Críticas AdoroCinema
3,0
Legal
Todo Dia

O amor não vê aparências

por Bruno Carmelo

Julgando pelos rostos sorridentes do cartaz brasileiro, ou pelo beijo apaixonado no pôster internacional, este drama/romance parece não se diferenciar muito da maioria das produções adolescentes do gênero. Assim como A Culpa é das Estrelas, Tudo e Todas as CoisasSe Eu Ficar e Antes que Eu Vá, o filme flerta com a mortalidade e a finitude (afinal, o grande amor da protagonista pode desaparecer a qualquer momento), e com a ideia de repetições inevitáveis, como transformações ironicamente necessárias para manter as coisas exatamente do jeito que estão. É preciso superar a morte, o tempo e o anonimato para viver um grande amor. A nova oferta de romance para adolescentes combina fatalismo e heroísmo.

Mesmo assim, a premissa específica de Todo Dia se revela bastante original. Um dia, Rihannon (Angourie Rice) conhece uma entidade que acorda a cada dia no corpo de uma pessoa nova. Ele/ela não controla o fenômeno, que ocorre desde o nascimento. Seria errado dizer que este personagem incorpóreo adquire uma nova aparência: ele literalmente vive a vida de outra pessoa, cujas feições são descobertas no momento em que acorda. Curiosamente, A sempre vive numa família de classe média-alta, no meio-oeste americano, o que pode parecer pouco verossímil dentro deste potencial de transmutação, mas passemos.

O roteiro se serve da ficção científica para testar os limites do amor impossível, sem demonstrar interesse em desenvolver as causas ou consequências deste fenômeno sobrenatural: A é assim, e aparentemente o único no planeta. Ele não se oferece à ciência, nem compartilha a sua sina com ninguém. A ideia é torná-lo mais próximo da figura de um adolescente qualquer, sentindo-se mal em seu próprio corpo, inadequado nas investidas amorosas, incompreendido pelos pais e pela sociedade.

A paixão de Rihannon por um indivíduo que acorda cada dia num corpo diferente poderia representar uma singela metáfora da transexualidade. Afinal, a garota está apaixonada pela personalidade constante e atenciosa, mesmo que um dia ela corresponda à imagem de um belo garoto musculoso, no outro um asiático obeso, ou ainda uma latina de cabelos cacheados. A ideia de que o corpo não necessariamente reflete a identidade, e de o amor é maior do que a aparência serviria de belo discurso sobre a pluralidade de gênero, até se perceber que a aleatoriedade dos corpos contrasta em muito com a realidade trans: seria equivocado sugerir que indivíduos transexuais “não se importam” com seus corpos, como ocorre com A nesta trama. Além disso, Todo Dia permite beijinhos castos entre meninas, mas os dias de romance profundo só ocorrem com garotos belos e musculosos. A história indica certa abertura à diversidade, mas não vai muito longe.

No que diz respeito à estética, o diretor Michael Sucsy segue à risca os tiques do romance adolescente indie norte-americano, com rock melódico na trilha sonora, belas paisagens para as cenas de amor, enquadramentos apenas funcionais nos corpos e rostos.
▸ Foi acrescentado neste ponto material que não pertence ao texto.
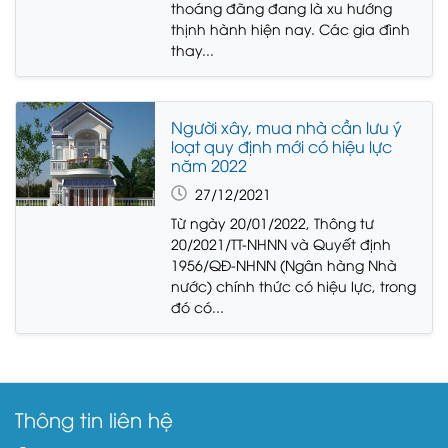
thoáng đãng đang là xu hướng
thịnh hành hiện nay. Các gia đình
thay...
Người xây, mua nhà cần lưu ý
loạt quy định mới có hiệu lực
năm 2022
27/12/2021
Từ ngày 20/01/2022, Thông tư
20/2021/TT-NHNN và Quyết định
1956/QĐ-NHNN (Ngân hàng Nhà
nước) chính thức có hiệu lực, trong
đó có...
Thông tin liên hệ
Reforça-se o valor das viagens à natureza, dos carros como sinal de independência, além da obsessão pelos telefones celulares (o filme constitui praticamente uma propaganda da Siri). Os personagens coadjuvantes não ganham aprofundamento – pobres Maria BelloMichael Cram -, limitando-se a orbitar o romance central, como as figuras de um livro de John Green. Cada figura é descrita por um trauma único, mas jamais possui opiniões e uma personalidade bem desenvolvidas. Nem mesmo as atuações se destacam, apostando no dolorismo um grau acima da realidade.
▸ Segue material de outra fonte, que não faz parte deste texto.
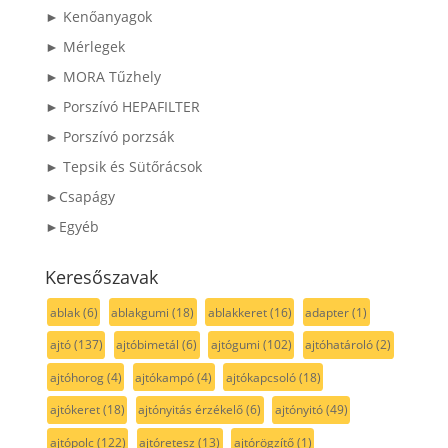
► Kenőanyagok
► Mérlegek
► MORA Tűzhely
► Porszívó HEPAFILTER
► Porszívó porzsák
► Tepsik és Sütőrácsok
►Csapágy
►Egyéb
Keresőszavak
ablak
(6)
ablakgumi
(18)
ablakkeret
(16)
adapter
(1)
ajtó
(137)
ajtóbimetál
(6)
ajtógumi
(102)
ajtóhatároló
(2)
ajtóhorog
(4)
ajtókampó
(4)
ajtókapcsoló
(18)
ajtókeret
(18)
ajtónyitás érzékelő
(6)
ajtónyitó
(49)
ajtópolc
(122)
ajtóretesz
(13)
ajtórögzítő
(1)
Apesar da embalagem enxuta, e de um encaminhamento de certo modo previsível, Todo Dia consegue romper com o conservadorismo vigente na maior parte das produções teen, apontando para uma discreta ruptura com os códigos sexuais, de gênero e de identidade de modo geral. Ainda falta muito para chegarmos a um romance de apelo comercial realmente subversivo – nem Com Amor, Simon, dotado de uma temática gay, conseguia sugerir o desejo sexual sem chocar as plateias americanas -, mas já constitui um passo considerável.